Now that he is dead, the boo birds have descended. Beard's reputation is not so sterling.
But Goddamn!
Yesterday, tired of being stuck in place, I decided to grab some cameras with rolls of film that needed finishing I set off early in the morning determined to walk through the pain of my crippled knee. It wasn't hot, but I struggled, covered in sweat head to toe, each step becoming more painful than the last. I was slow and becoming stupid with it, so I limped back to my car and went home. Later, after I started cooking the beans and pork for dinner that night, I decided that I would try again.
Same result. I was sick with it. I thought of Beard partying through his injuries after the elephant attack, after the operations and the strokes.
Indeed. . . where do you go from there?
Dinner was really something. Per my mother's request, I used a fifteen bean mixture that included spices. I put four thick pork chops on top with salt and pepper and red pepper and what was left in a couple of bottles of pretty good wine. I added some beer, then left it to pressure cook for an hour and a half. After that, the InstaPot kept it warm until dinner. Good God. . . it was delicious.
I have to get my knee fixed.
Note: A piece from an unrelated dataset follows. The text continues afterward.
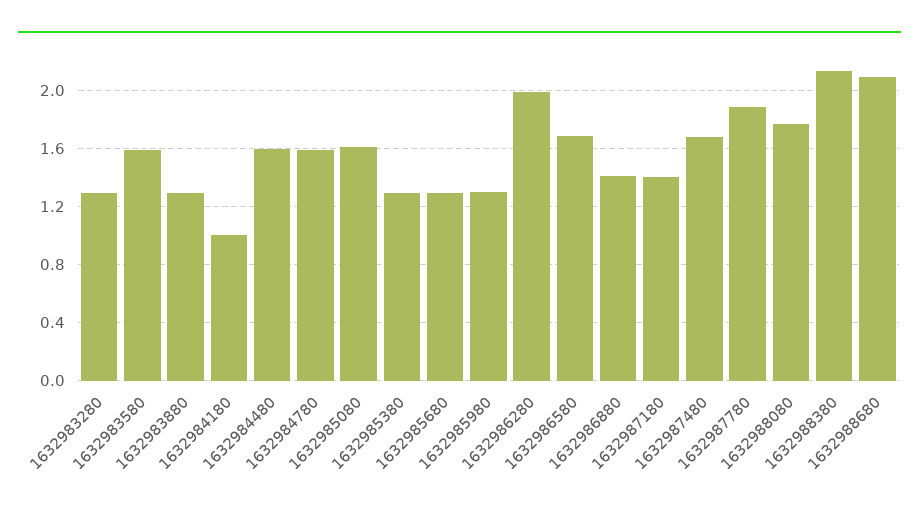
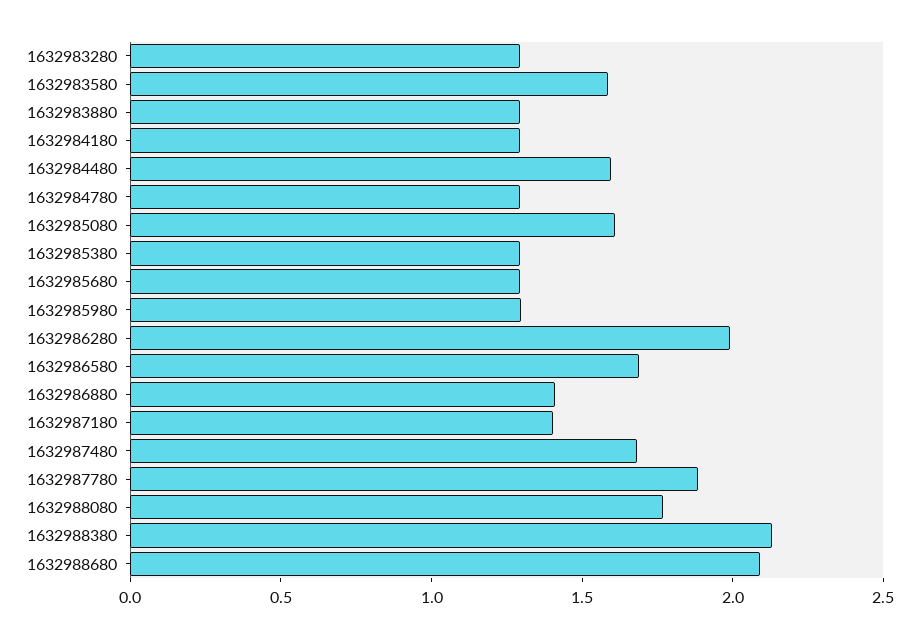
1632984180: 1 -> 1.3
1632984780: 1.6 -> 1.3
I have things to do, places to go, people to meet. Getting run over was bad enough, but I've worked my way through that as best I can. I never in my life believed there would come a time when I couldn't walk. There is still Africa that my dead ex-friend Brando cheated me out of. I want to go to Japan. I want to make things. I want to satiate some desires.
It hasn't been a half-assed life, but damn, it could have been better with an expense account.